Modify yolox data. get_ yolox_ Datadir() function
③: RuntimeError: DataLoader worker (pid(s) 17496, 8068, 18732, 8452) exited unexpectedly
Modify yolox under exp_ base. Self. Py file data_ num_ Workers set it to 0
Basically, there is no big problem.
1. There are not many problems in building the environment, because the environment is the foundation, there will be problems, as long as you are patient to solve them.

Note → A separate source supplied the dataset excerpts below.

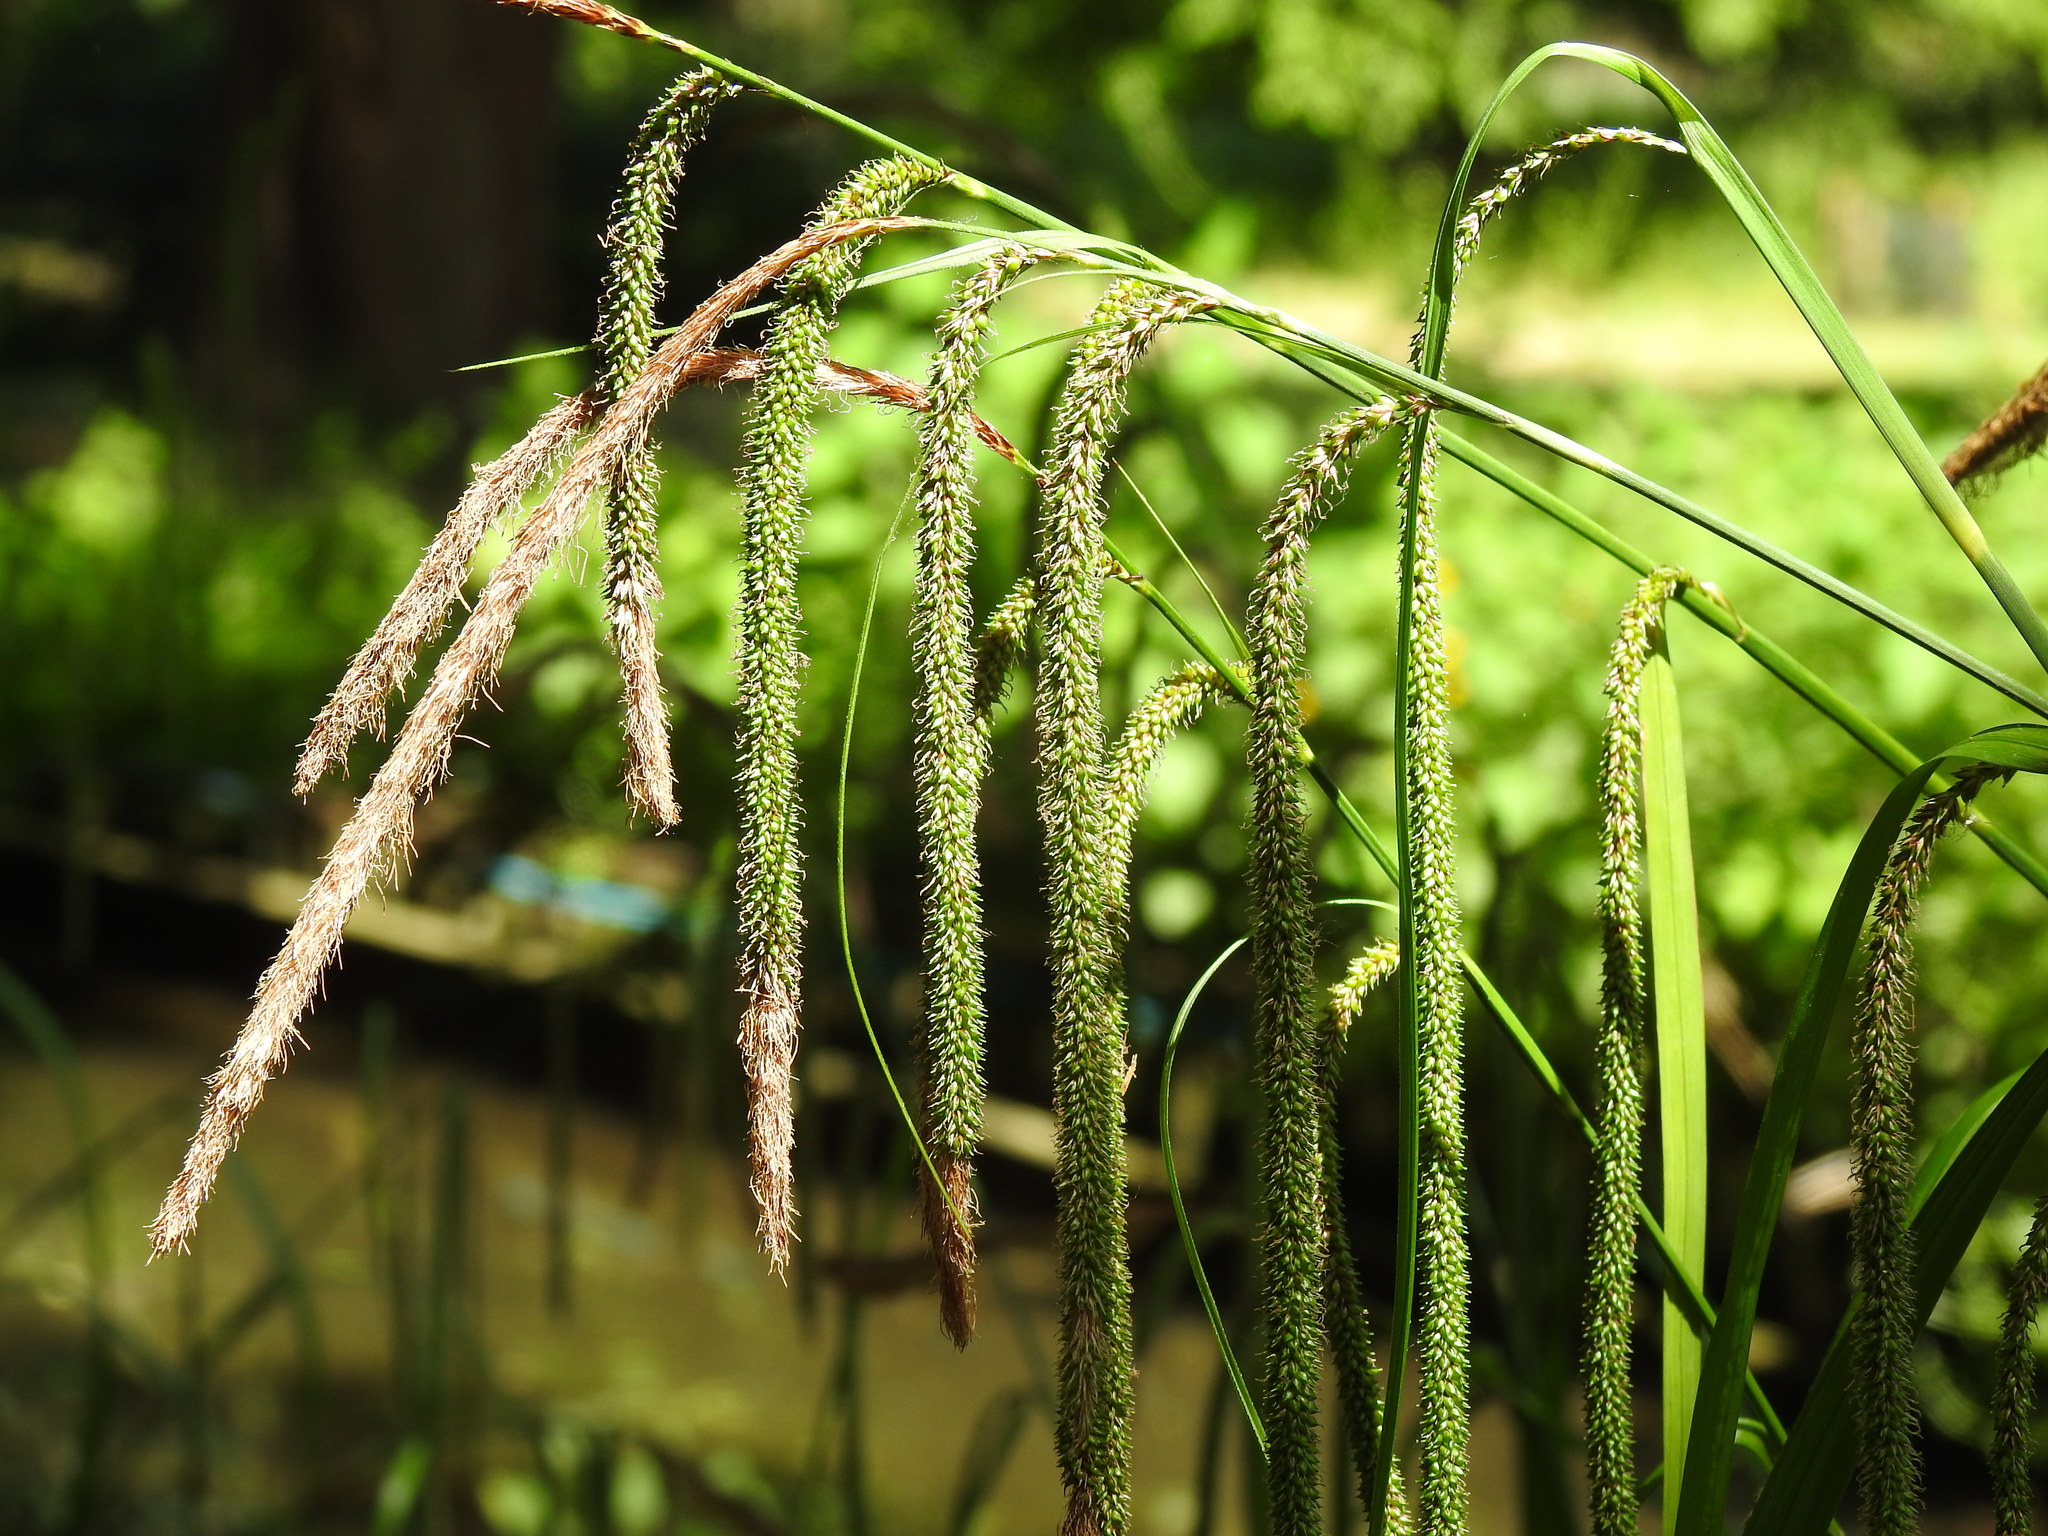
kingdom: Plantae
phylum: Tracheophyta
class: Liliopsida
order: Poales
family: Cyperaceae
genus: Carex
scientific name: Carex pendula
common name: Pendulous sedge
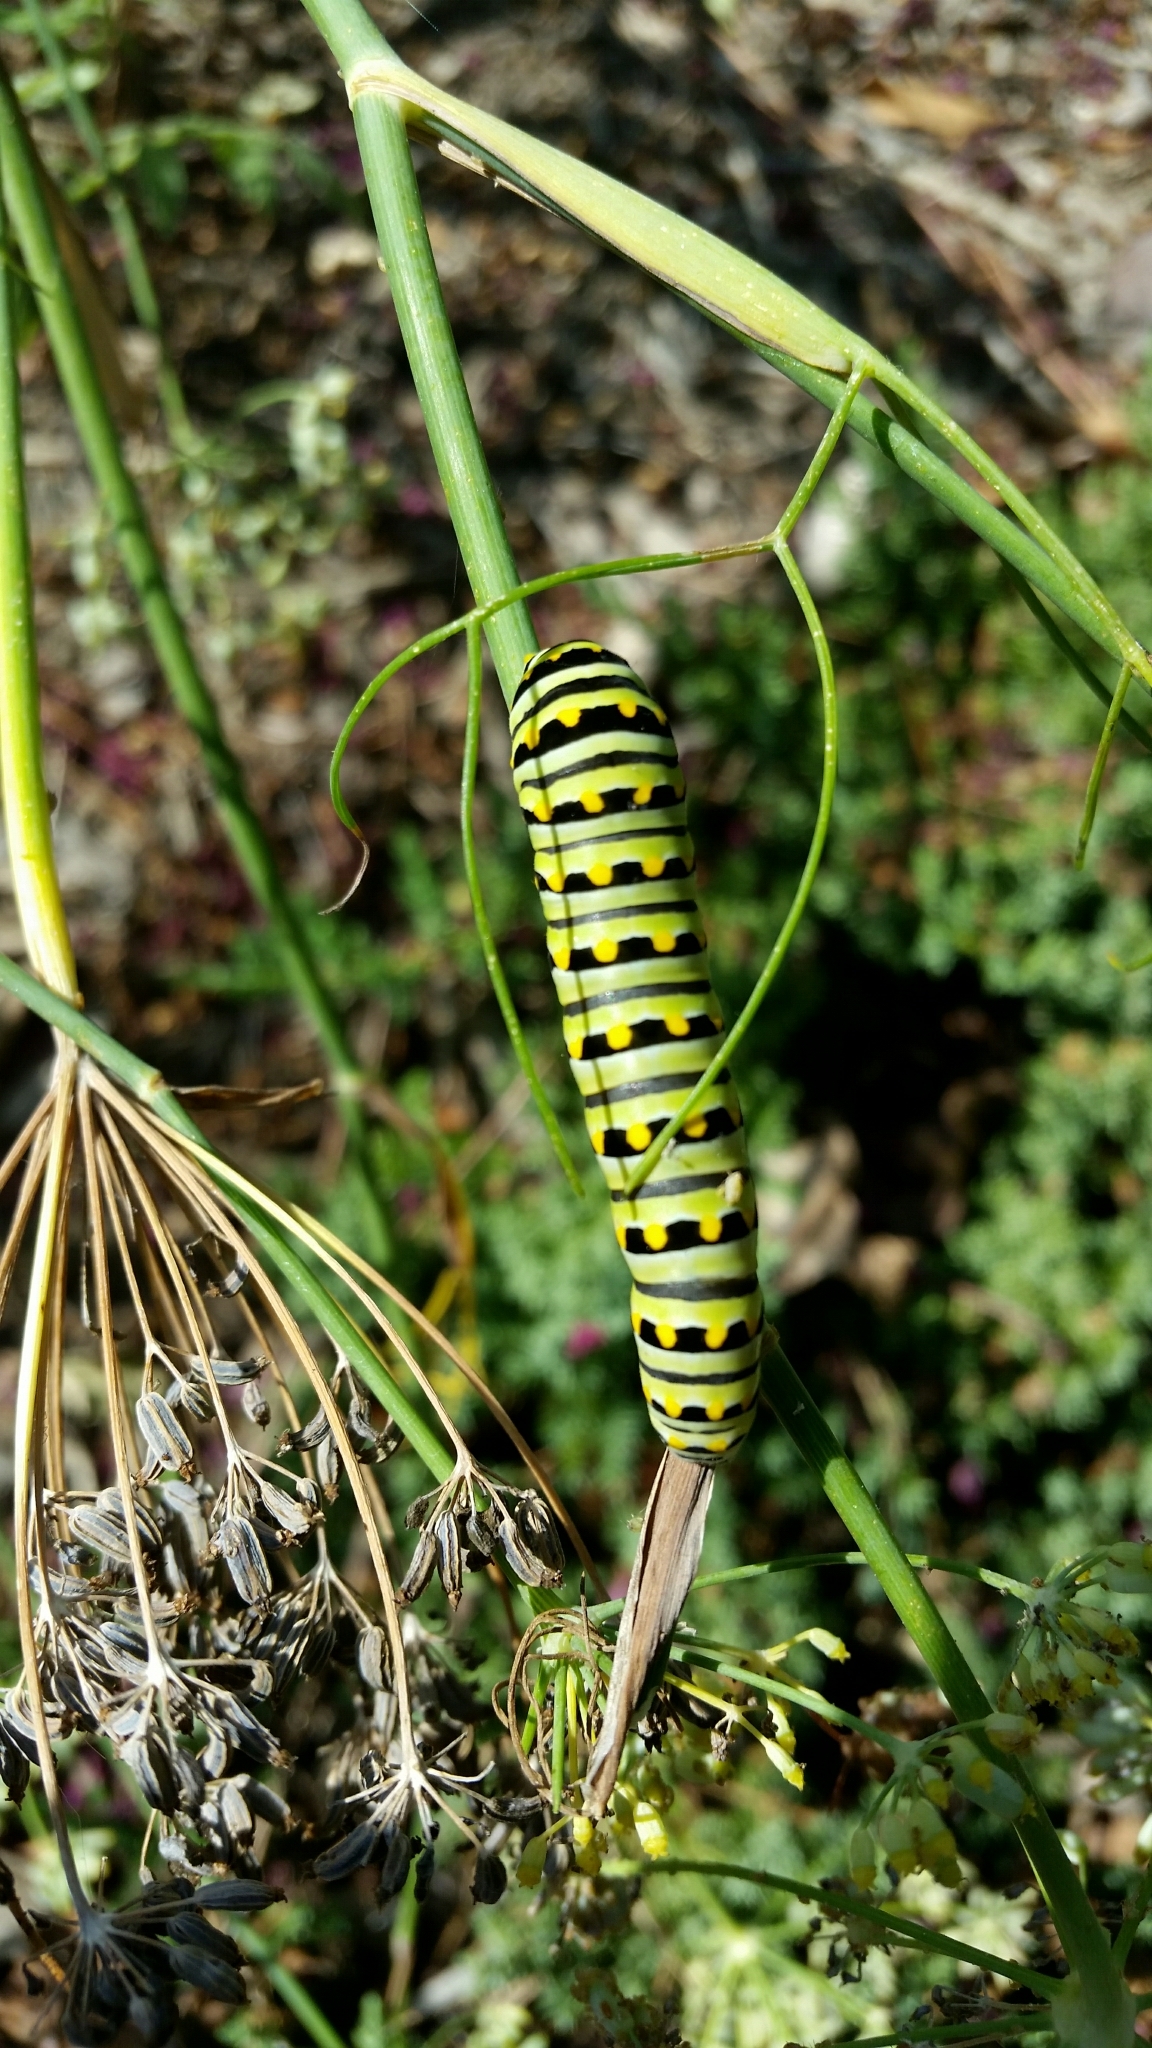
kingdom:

2. For training their own data sets, there are a lot of problems in this part. I feel only personal, and the code is chaotic. For example, for the processing of coco and voc data sets, it is not necessary to force the user to process them into the corresponding format according to his code style. Maybe it is to better let beginners contact them, I feel that this greatly increases its troubles. The reason is that the code has strict requirements for its specifications.
3. This effect has not been verified personally. The difference between engineering and academic is the landing. Its effect needs to be studied. At the end of the morning, I hope it will be helpful for my own learning and deployment. I hope this can be very good and true. Now even the Ministry and department should be informed.
Farewell, everyone, and do and cherish.